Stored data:
··········

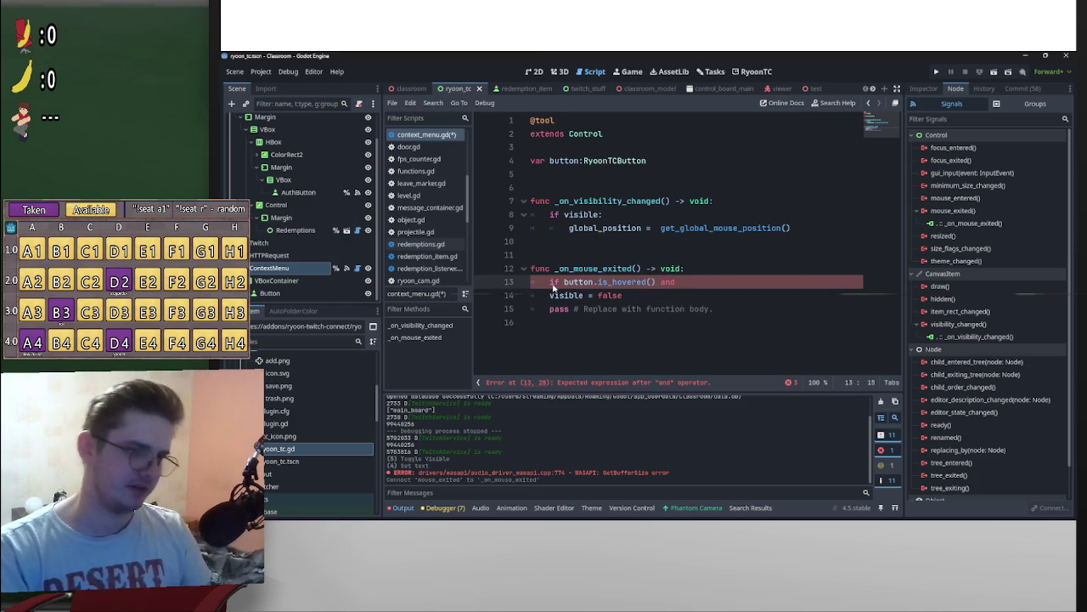
click(565, 282)
text(!)
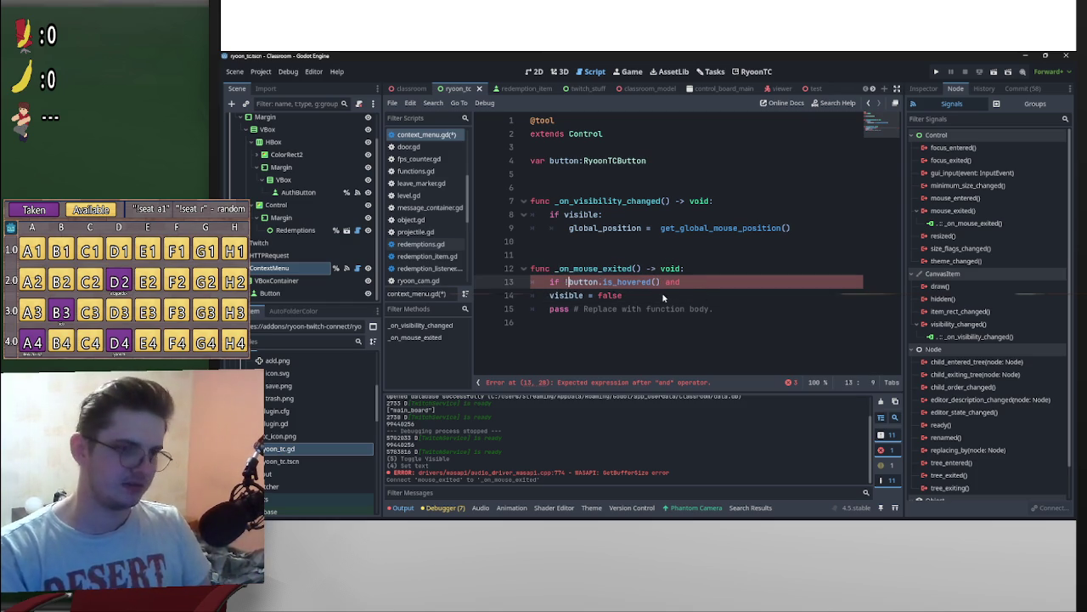
key(BackSpace)
drag(678, 281, 659, 283)
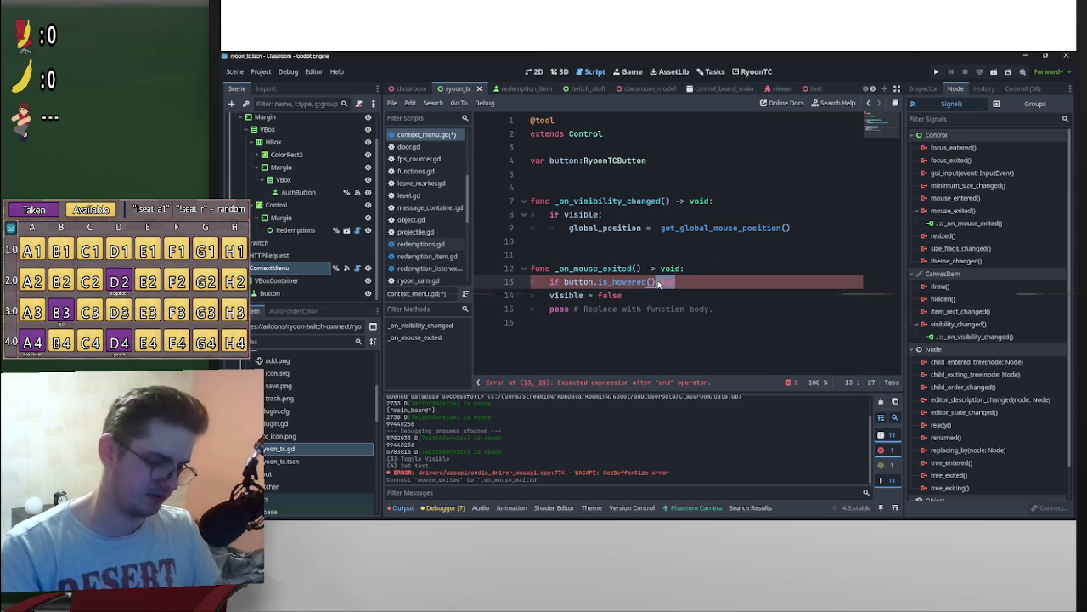
text(: )
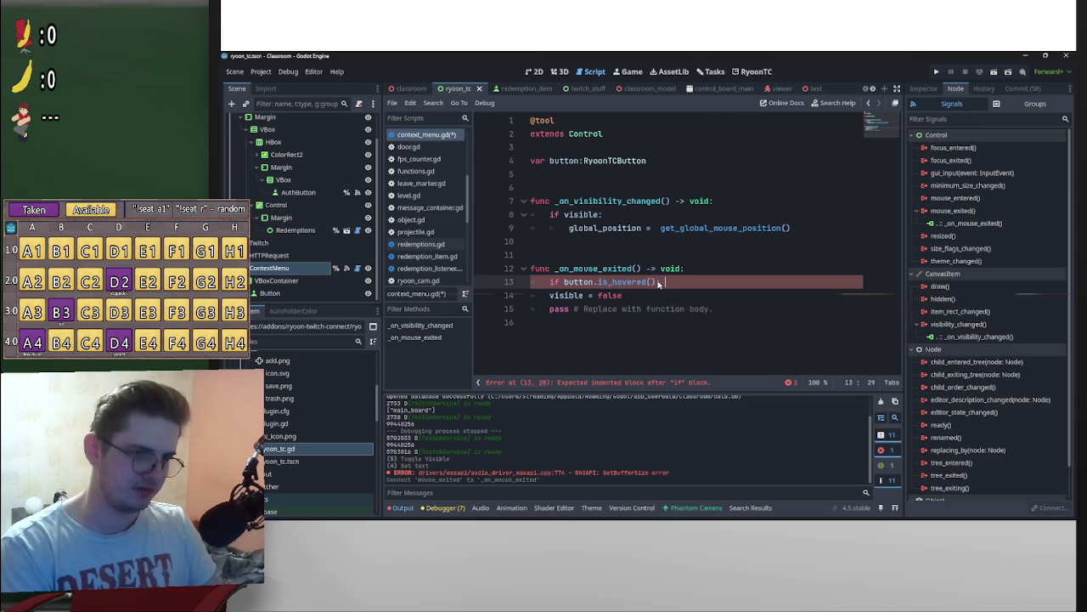
text(return)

··········

**Exercise goal**
The required output is every line from the one containing "key(BackSpace)" through the last line of the data above, restated exactly and without pictures.

**Answer box**
key(BackSpace)
drag(678, 281, 659, 283)
text(: )
text(return)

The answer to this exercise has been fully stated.